It’s often the best way to go into self-employment: test the waters by earning money on the side alongside your day job, prove your business’s viability, and then take the steps to doing it full-time. It’s a sensible approach – so, if the time is right, how do you go about it?

What is the difference between a side hustle and a full-time business?

A side hustle is anything that makes money but isn’t your main source of income. This can be anything from delivering pizzas in the evenings, singing in bars on the weekends or selling a product you make via the internet or attending local craft fairs. A full-time business is exactly as it sounds, a full-time career that is your sole (or at least your main) source of income and takes up most of your time.

Understand why you want to make a full-time business

It’s most people’s dream to work solely for themselves. To be able to make your own hours and answer only to yourself, but it’s important to figure out the reasons why.

  • Do you think you’ve got a product or service you think will succeed?
  • Do you think you could do your current job better if you started your own company?
  • Or is it just a bad case of the Mondays and your boss is on the war path?

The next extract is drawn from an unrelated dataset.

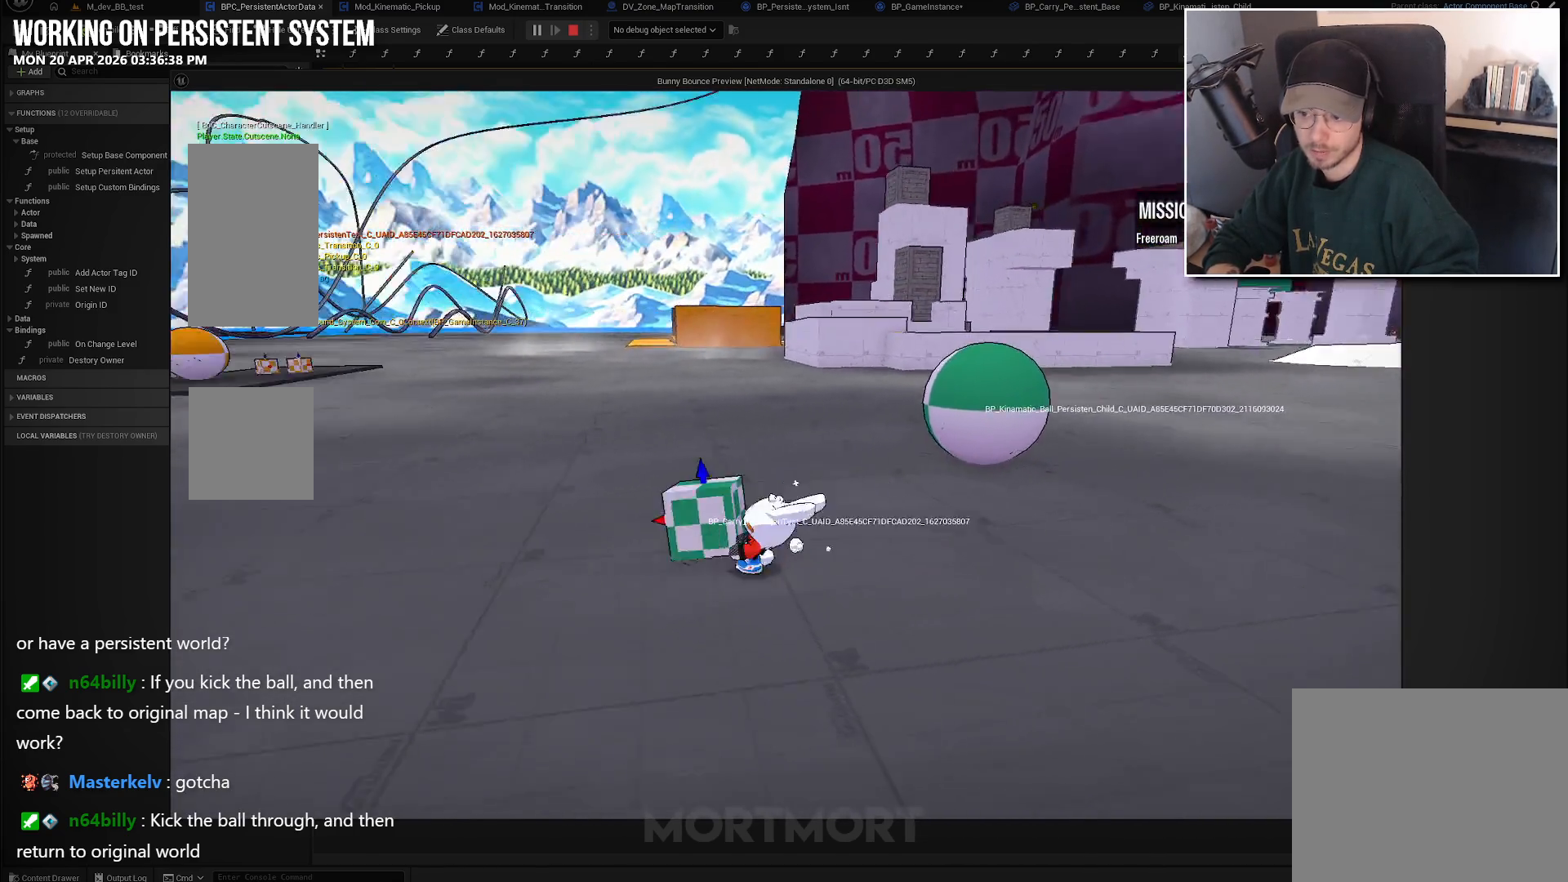
{"buttons": [], "left_stick": "up-left", "right_stick": "center", "events": [[83, "left_stick", "up-left"], [167, "right_stick", "center"]]}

It’s very important to make sure you’re doing it for the right reasons, and that you put serious time into the planning, so you don’t get caught out. Assess your passion for the business idea and evaluate its potential for long-term success. Consider whether you’re motivated by a desire for autonomy, a belief in your product or service, or career dissatisfaction.

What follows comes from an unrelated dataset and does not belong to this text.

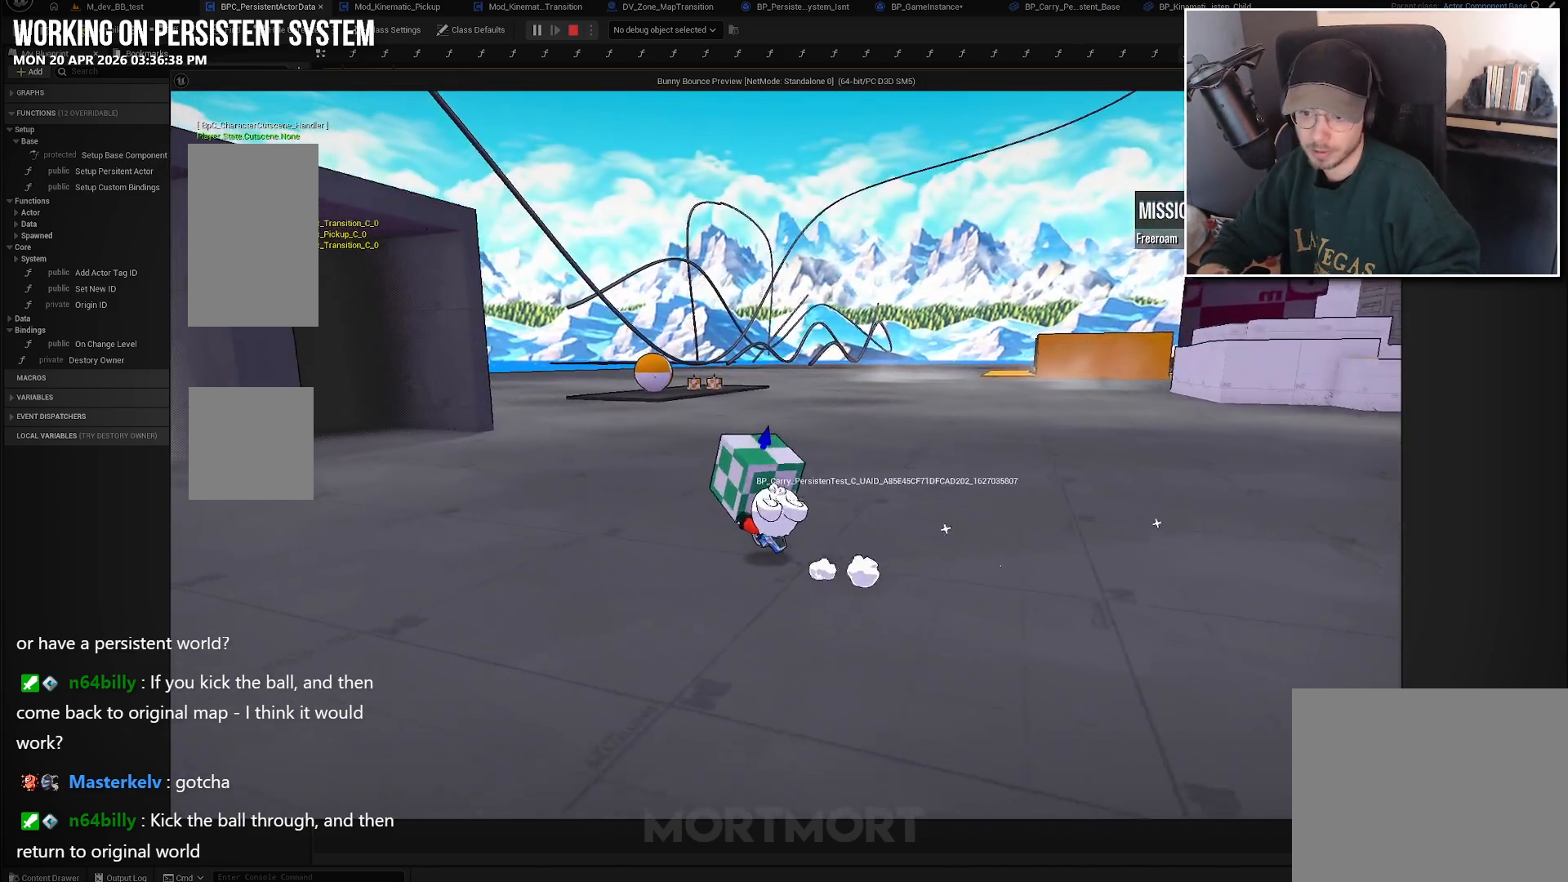
{"buttons": [], "left_stick": "up-left", "right_stick": "center", "events": []}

Create a business plan with clearly set goals

Without a clear business plan, it can be difficult to see where you’re headed or if you’re succeeding further down the line. Draw up a plan that contains both your short-term and long-term goals. Make sure you’re reviewing them constantly and adjusting where needed. It can be difficult to get your business plan right at the beginning as it’s all brand new, but it will start to become clearer as time goes on. Start with smaller goals before trying to achieve the big ones and keep striving forward. Here’s a quick guide as to how to structure your business plan:

  • Executive summary: Provide a concise overview of your business, outlining its mission, vision, and the problem or need it aims to address.
  • Business description: Detail the nature of your business, its products or services, and the unique value proposition you offer to customers.
  • Market analysis: Conduct thorough research on your industry, target market, and competitors. Identify market trends, potential challenges, and opportunities.
  • Organisational structure: Outline the structure of your business, including key roles and responsibilities. Define the skills and expertise needed for each role.
  • Products/services: Provide a comprehensive description of your products or services, highlighting their features, benefits, and any unique selling points.
  • Marketing and sales strategy: Detail your plan for promoting and selling your products or services. Include online and offline marketing channels, pricing strategy, and sales tactics.
  • Funding requirements: Specify the financial resources needed to start and operate your business. Include initial startup costs, working capital, and potential funding sources.
  • Financial projections: Present detailed financial projections, including income statements, balance sheets, and cash flow statements. Project your financial performance over the next 3-5 years.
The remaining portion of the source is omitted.